Muitos terão pensado que agi de forma altruísta, mas não. Eu fiz isto porque tenho medo do contrário disto. Tenho medo que de hoje para amanhã cada um se feche na sua casa, agarrado às suas coisas – ‘Tu precisas, eu tenho mais do que tu, mas não te vou ajudar.’ Tenho medo das consequências disso: ‘Hoje estás tu por cima, amanhã vou eu estar por cima e vou-me vingar.’ Nós recebemos dos outros aquilo que lhes damos. Esta lógica da Europa-fortaleza, esta ideia de que uma união com 500 milhões não pode acolher um ou dois milhões que fogem à guerra, é profundamente errada e perigosa. Para a Europa e para os meus filhos.
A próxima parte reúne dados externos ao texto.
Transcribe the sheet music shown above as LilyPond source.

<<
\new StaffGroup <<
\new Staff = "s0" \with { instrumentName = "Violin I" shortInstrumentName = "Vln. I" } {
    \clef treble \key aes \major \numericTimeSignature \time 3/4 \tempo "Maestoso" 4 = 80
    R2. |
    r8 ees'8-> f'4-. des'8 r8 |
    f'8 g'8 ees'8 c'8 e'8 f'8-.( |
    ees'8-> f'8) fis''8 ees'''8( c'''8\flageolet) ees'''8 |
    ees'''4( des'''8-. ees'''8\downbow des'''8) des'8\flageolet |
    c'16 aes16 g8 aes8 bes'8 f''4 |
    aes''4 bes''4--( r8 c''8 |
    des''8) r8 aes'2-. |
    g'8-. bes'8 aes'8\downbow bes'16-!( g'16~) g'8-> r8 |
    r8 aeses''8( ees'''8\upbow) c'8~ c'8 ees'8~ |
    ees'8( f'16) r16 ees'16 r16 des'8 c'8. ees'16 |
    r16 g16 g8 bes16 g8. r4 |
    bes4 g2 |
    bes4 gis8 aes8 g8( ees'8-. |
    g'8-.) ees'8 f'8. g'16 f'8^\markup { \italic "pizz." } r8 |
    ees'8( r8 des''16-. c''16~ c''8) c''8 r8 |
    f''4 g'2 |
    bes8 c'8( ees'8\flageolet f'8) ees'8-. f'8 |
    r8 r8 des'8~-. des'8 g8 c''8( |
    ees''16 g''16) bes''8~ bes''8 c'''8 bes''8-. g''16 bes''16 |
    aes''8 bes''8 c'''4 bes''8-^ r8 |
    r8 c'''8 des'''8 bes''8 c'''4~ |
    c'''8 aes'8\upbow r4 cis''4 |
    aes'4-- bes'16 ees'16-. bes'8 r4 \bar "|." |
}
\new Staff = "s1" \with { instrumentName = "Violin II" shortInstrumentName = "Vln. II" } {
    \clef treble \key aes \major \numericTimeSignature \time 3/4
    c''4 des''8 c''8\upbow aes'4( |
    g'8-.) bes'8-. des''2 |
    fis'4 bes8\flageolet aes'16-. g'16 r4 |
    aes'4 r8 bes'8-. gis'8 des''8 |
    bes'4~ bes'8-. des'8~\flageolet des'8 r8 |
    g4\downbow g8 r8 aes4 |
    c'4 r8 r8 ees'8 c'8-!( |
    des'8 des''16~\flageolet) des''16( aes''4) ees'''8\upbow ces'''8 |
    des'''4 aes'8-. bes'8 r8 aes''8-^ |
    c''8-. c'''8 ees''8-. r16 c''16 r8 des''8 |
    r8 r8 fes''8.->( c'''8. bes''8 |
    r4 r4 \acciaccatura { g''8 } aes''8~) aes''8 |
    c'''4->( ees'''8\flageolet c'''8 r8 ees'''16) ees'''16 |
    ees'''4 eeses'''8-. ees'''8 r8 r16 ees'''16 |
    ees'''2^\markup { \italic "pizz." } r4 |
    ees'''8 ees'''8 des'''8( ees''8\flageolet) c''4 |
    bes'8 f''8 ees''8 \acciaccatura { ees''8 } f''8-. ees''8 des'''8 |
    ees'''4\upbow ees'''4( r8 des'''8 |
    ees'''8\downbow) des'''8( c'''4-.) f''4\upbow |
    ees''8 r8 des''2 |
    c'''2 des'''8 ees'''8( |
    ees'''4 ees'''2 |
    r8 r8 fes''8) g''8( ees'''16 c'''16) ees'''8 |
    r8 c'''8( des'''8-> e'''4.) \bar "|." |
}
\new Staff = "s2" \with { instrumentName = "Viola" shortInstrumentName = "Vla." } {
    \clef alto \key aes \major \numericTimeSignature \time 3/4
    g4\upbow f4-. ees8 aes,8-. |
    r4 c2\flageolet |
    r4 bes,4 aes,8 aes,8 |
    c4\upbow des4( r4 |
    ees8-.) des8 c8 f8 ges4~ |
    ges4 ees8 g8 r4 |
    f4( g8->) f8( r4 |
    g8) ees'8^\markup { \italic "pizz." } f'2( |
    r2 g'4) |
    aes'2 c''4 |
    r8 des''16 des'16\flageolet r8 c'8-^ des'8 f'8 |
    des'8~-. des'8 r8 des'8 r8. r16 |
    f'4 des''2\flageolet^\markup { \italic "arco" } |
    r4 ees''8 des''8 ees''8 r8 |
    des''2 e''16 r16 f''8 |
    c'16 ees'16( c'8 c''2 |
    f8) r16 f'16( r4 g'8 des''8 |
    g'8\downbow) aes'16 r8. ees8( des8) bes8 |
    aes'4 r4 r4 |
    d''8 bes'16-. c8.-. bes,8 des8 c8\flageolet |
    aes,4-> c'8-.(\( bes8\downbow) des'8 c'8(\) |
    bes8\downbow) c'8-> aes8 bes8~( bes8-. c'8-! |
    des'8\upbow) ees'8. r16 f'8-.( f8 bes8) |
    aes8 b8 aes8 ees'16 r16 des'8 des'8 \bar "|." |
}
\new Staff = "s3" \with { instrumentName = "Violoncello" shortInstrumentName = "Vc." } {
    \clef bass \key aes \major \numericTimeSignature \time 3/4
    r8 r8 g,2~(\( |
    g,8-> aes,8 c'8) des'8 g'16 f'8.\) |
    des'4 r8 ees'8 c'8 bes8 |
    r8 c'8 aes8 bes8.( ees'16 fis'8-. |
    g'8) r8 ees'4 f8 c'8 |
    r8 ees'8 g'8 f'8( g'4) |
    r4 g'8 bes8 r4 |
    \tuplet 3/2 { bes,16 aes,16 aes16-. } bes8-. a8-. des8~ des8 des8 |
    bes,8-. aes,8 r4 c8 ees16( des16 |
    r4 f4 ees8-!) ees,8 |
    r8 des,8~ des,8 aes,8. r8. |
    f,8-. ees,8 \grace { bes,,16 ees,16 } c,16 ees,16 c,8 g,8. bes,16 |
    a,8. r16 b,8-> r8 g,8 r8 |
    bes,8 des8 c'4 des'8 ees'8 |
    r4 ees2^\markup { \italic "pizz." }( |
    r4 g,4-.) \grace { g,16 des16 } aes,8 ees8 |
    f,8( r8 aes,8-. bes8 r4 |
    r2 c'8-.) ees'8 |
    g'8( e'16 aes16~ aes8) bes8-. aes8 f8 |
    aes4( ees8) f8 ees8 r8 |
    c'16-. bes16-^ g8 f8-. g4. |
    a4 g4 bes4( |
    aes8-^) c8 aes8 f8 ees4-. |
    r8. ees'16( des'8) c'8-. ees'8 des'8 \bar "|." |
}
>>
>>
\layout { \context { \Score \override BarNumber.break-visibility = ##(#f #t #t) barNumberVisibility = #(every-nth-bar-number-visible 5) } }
Atravessei a Europa para ajudar famílias em perigo por causa dos meus quatro filhos. E por causa do meu avô. O meu avô nasceu analfabeto, ensinou-se a ele próprio a ler e a escrever, aprendeu Matemática sozinho e depois ensinou os outros. Mas sofreu muito em Portugal. Nos anos da Guerra Civil de Espanha, o Estado Novo tirava ao povo para fornecer as tropas de Franco. O meu avô sentia-se limitado aqui e um dia decidiu que aquela vida não era vida. Entrou num barco em Dezembro e partiu para os Estados Unidos. Sem documentos, sem dinheiro, sem saber falar uma palavra de inglês. Sem a mulher, que ficou, grávida, em Portugal. Esteve a morrer ao frio em Boston até encontrar um estranho com quem não voltou a cruzar-se, mas que lhe mudou a vida. Era um falsificador de documentos e deu-lhe dinheiro, um casaco, uma morada e meteu-o dentro de um comboio. No dia seguinte o meu avô estava a trabalhar com papéis falsos. O meu pai só conheceu o pai aos oito anos de idade, mas foi a primeira pessoa a poder estudar em Lisboa e a ter um trabalho qualificado. Há muita coisa que eu devo àquele estranho. O meu avô não se conformava com as imposições legais, infringiu um conjunto de regras, mas acabou por participar em algo muito maior do que ele. Fez parte da libertação da Europa na Segunda Guerra porque trabalhou na marinha mercante nos comboios que abasteciam o continente europeu. Esteve em Hiroshima em 1946. Quando regressou a Portugal, ajudou muita gente a emigrar, emprestando-lhes dinheiro.
Um dia os meus filhos podem ter de fugir da Europa e eu quero que alguém lhes abra a porta. Como alguém abriu um dia ao meu avô.